Johan Anthony Willem "Hans" Kamp (born 5 September 1940) is a Dutch philosopher and linguist, responsible for introducing discourse representation theory (DRT) in 1981.

Kamp was born in Den Burg. He received a Ph.D. in Philosophy from UCLA in 1968, and has taught at Cornell University, University of London, University of Texas, Austin, and University of Stuttgart. His dissertation, Tense Logic and the Theory of Linear Order (1968) was devoted to functional completeness in tense logic, the main result being that all temporal operators are definable in terms of "since" and "until", provided that the underlying temporal structure is a continuous linear ordering. Kamp's 1971 paper on "now" (published in Theoria) was the first employment of double-indexing in model theoretic semantics. His doctoral committee included Richard Montague as chairman, Chen Chung Chang, Alonzo Church, David Kaplan, Yiannis N. Moschovakis, and Jordan Howard Sobel.

Kamp became a corresponding member of the Royal Netherlands Academy of Arts and Sciences in 1997. He was awarded the Jean Nicod Prize in 1996 and was elected a Fellow of the American Academy of Arts & Sciences in 2015.

::::::::

TASK PROMPT »
Could you continue the account of philosopher Hans Kamp above, beginning right after its last sentence?

::::::::

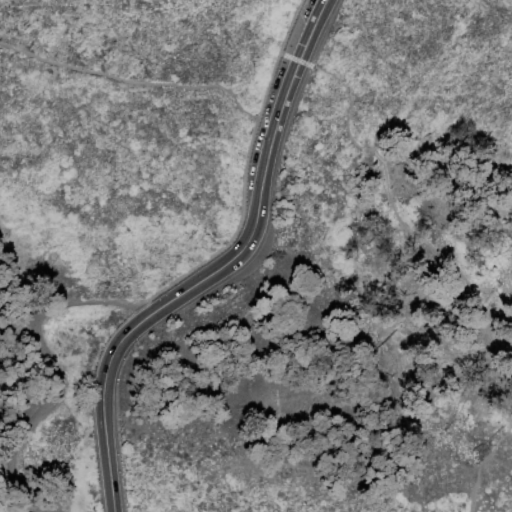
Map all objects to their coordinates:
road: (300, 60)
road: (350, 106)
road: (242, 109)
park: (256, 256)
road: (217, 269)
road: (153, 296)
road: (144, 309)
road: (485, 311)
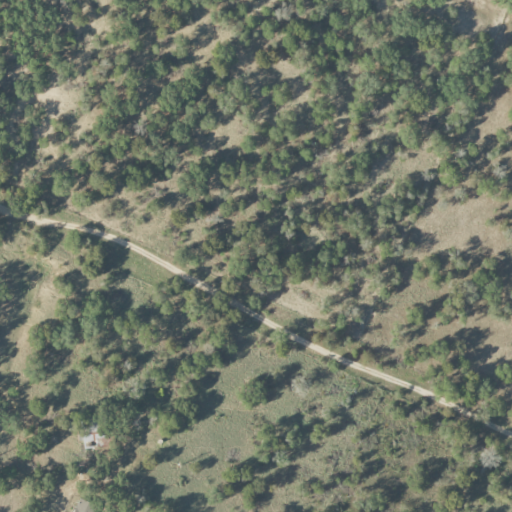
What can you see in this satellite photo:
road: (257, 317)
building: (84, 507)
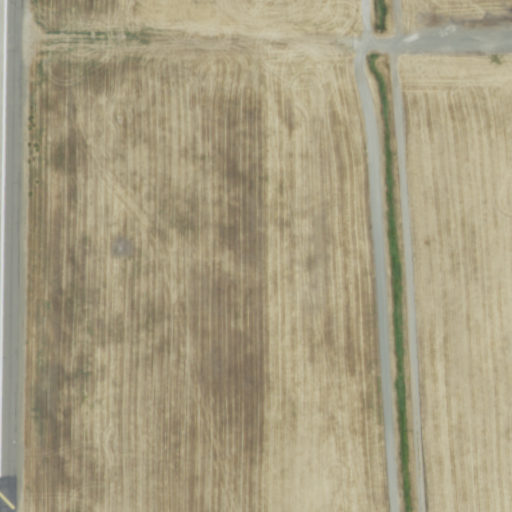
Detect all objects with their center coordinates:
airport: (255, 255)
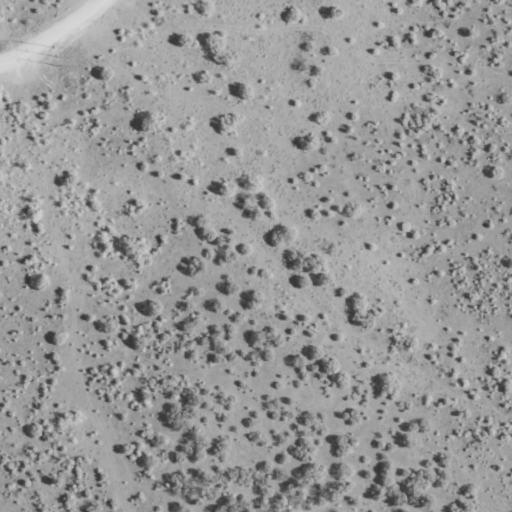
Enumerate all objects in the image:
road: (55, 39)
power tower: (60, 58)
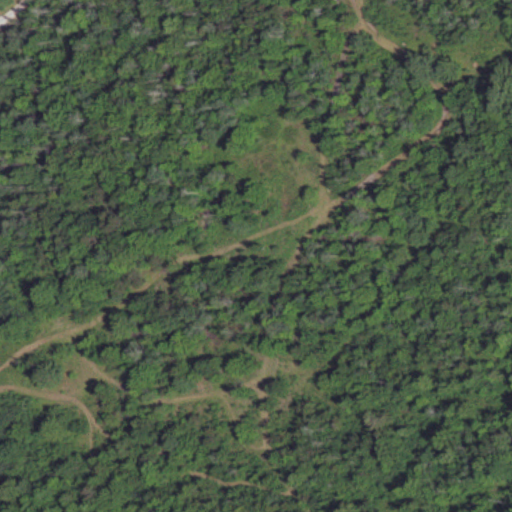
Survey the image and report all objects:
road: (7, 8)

::::::::

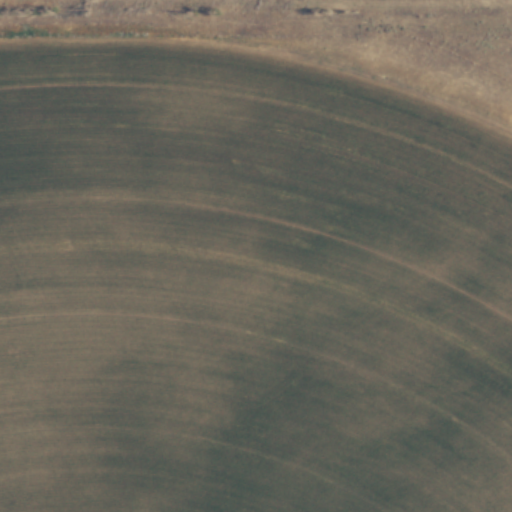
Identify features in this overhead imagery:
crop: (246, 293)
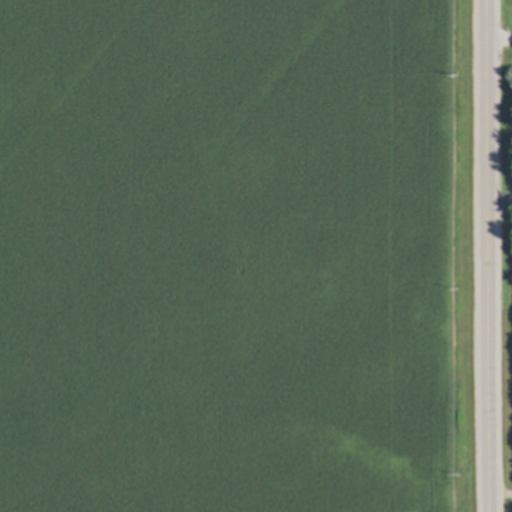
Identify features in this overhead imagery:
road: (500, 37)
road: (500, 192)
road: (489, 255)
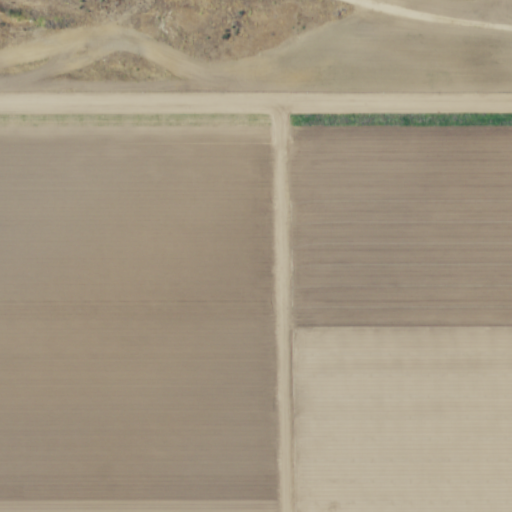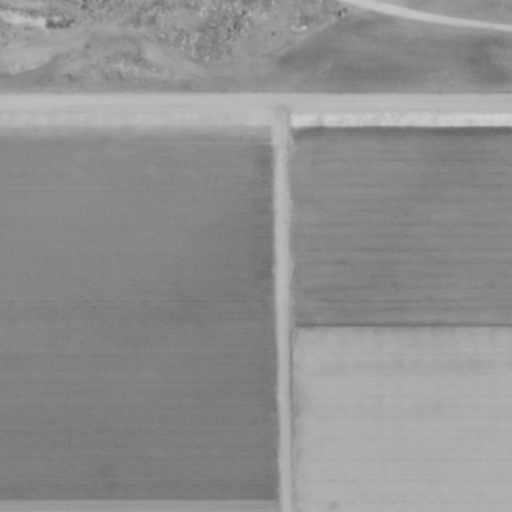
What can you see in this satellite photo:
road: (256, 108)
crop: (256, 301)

::::::::

RESPONSE FOR THIS EXERCISE »
Publications
 Kamp, Hans. 'A Theory of Truth and Semantic Representation'. In J. Groenendijk and others (eds.). Formal Methods in the Study of Language. Amsterdam: Mathematics Center, 1981.
 Kamp, Hans and Uwe Reyle. `From Discourse to Logic: Introduction to Modeltheoretic Semantics of Natural Language, Formal Logic and Discourse Representation Theory'. Dordrecht: Kluwer Academic Publishers, 1994.

See also 
 Anaphora (linguistics)
 Donkey pronoun
 Donkey sentence
 Irene Heim
 Lambda calculus
 Montague grammar
 Quantification (linguistics)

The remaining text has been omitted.